La consapevolezza di quanto il disagio mentale non colpisca solo la persona malata, ma l’intero nucleo familiare, è il motore che spinge Maria Luisa a essere la presidente dell’associazione Psiche Lombardia, nata per accompagnare altri genitori, che non trovano supporto nelle strutture sanitarie, in percorsi di cura e guarigione. 

La biblioteca umana allestita al teatro Franco Parenti, sabato 11 ottobre © Francesca Bellini

Molti dei libri umani presenti fanno parte dei due progetti AccogliMi Plus e R3 insieme per Recovery, co-finanziati dal Comune di Milano e implementati da diverse organizzazioni del terzo settore, tra cui la Cooperativa lotta contro l’emarginazione.
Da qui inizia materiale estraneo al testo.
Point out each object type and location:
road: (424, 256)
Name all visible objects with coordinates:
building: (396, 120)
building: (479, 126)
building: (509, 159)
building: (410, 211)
Per Davide Motto, responsabile area salute mentale di quest’ultima e portavoce del Cnca Lombardia, di cui la cooperativa fa parte, la forza delle biblioteche umane sta proprio nelle storie raccontate che in un modo unico riescono a permettere alle persone che partecipano, come libri umani e come visitatori, di creare un momento di spontanea condivisione e intimità, lontano dalle distrazioni della quotidianità. 

Le reazioni di chi si siede sulla sedia come ascoltatore sono infatti sorprendenti. C’è chi si commuove, chi abbraccia il “libro”, chi si scambia numeri di telefono. “La cosa più bella è che portando questo format in diversi luoghi della città (sono state sedi di iniziative come questa il Museo del Novecento, il Mudec e la sede della Regione Lombardia, solo per citarne alcune) si possono raggiungere tantissime persone che non hanno necessariamente una correlazione con la salute mentale e non fanno parte del giro degli operatori o delle famiglie dei beneficiari. Questo -conclude Motto- ci permette davvero di fare un passo avanti per rompere il muro del pregiudizio”.